LANSING, Mich. - Savvy consumers know about Bisphenol A (BPA) as a component of plastic bottles, and manufacturers now tout "BPA Free" labels, especially for baby bottles. However, exposure to the harmful chemical isn't limited to plastics. BPA is also found in canned food, and a new study looks at how much exposure consumers are getting.

According to Mike Shriberg, director of The Ecology Center in Ann Arbor, the synthetic chemical is used as a lining to extend the life of cans containing food.

"It actually acts like a hormone within your body, and it has a whole wide range of effects. It blocks the body's normal functioning, even at low doses, and it's been linked with things like obesity, neurological problems, cancer, infertility and thyroid malfunction."

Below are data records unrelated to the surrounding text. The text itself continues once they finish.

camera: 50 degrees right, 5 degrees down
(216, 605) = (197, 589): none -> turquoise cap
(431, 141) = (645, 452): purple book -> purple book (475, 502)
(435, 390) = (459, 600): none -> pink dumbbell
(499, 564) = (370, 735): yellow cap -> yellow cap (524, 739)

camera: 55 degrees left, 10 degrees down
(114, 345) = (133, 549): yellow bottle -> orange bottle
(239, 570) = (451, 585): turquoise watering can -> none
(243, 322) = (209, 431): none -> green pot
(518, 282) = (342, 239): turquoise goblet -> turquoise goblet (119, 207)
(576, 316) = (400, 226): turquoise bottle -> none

Shriberg says multiple studies show even low doses of BPA can be harmful. The Michigan Legislature is considering a bill to prohibit the use of BPA in baby food and infant formula cans. But dozens of organizations, including the Learning Disabilities Association and the Breast Cancer Fund, want more a stringent, federal ban.

Shriberg says the can manufacturing industry is addressing the issue with double-speak.

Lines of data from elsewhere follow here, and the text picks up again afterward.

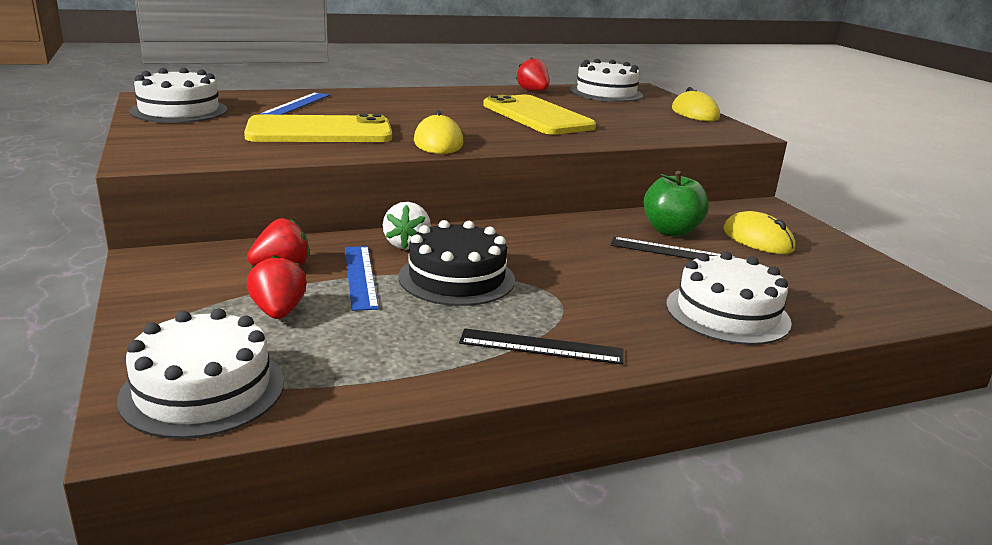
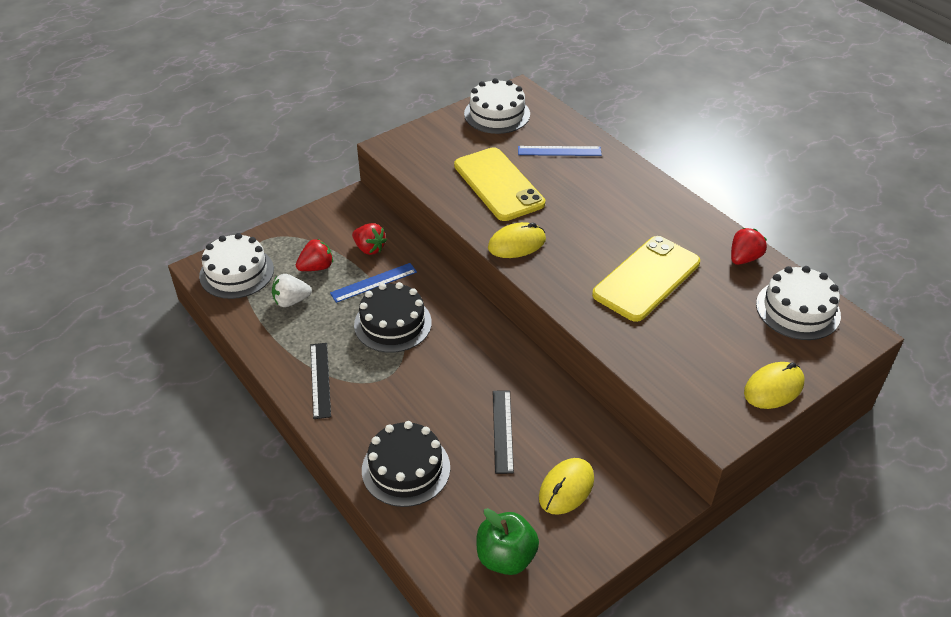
camera: 75 degrees right, 20 degrees up
(407, 244) = (431, 288): white strawberry -> white strawberry (291, 301)
(671, 231) = (548, 426): green apple -> green apple (506, 557)
(727, 313) = (406, 468): white cake -> black cake

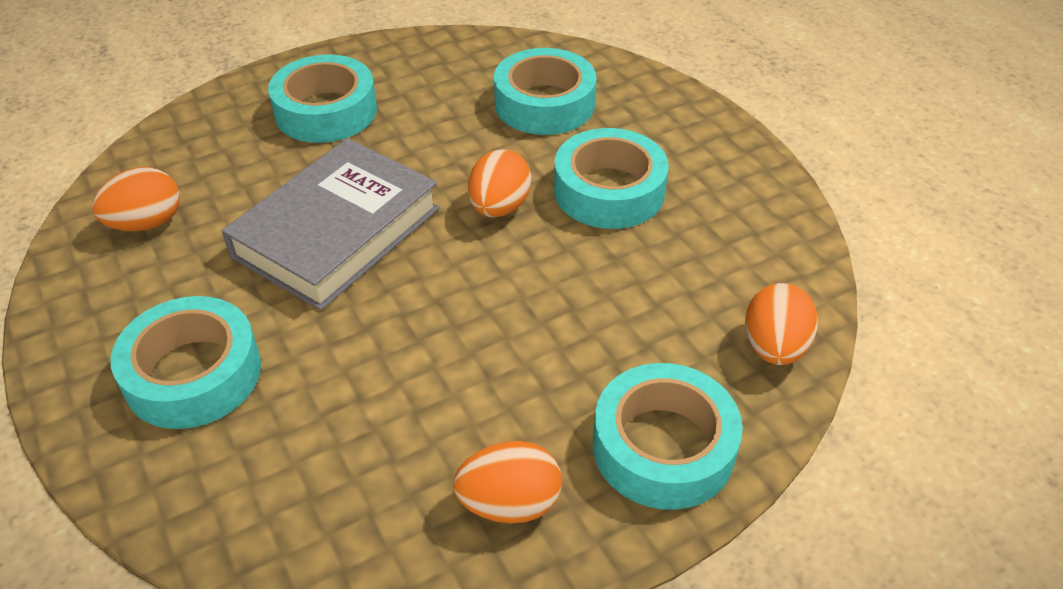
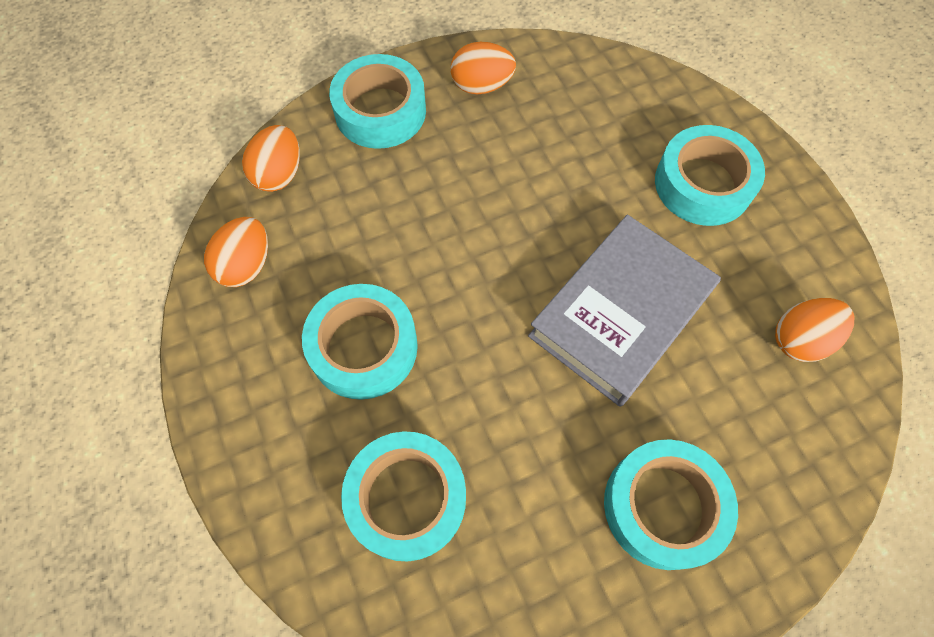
camera: 175 degrees left, 20 degrees up
(499, 207) = (471, 333): orange egg -> orange egg (246, 265)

"On the one hand, they won't say necessarily that it's conclusively safe, but they say the jury is still out and, 'We need to conduct more studies, but we're going to be moving away from doing this on our own.' 'Don't make us do this, we'll do it on our own time (and) conduct more studies.'"

The U.S. Food and Drug Administration has indicated concern about BPA, but has yet to make a final decision on its status as a public health threat. Six states currently ban BPA in food containers.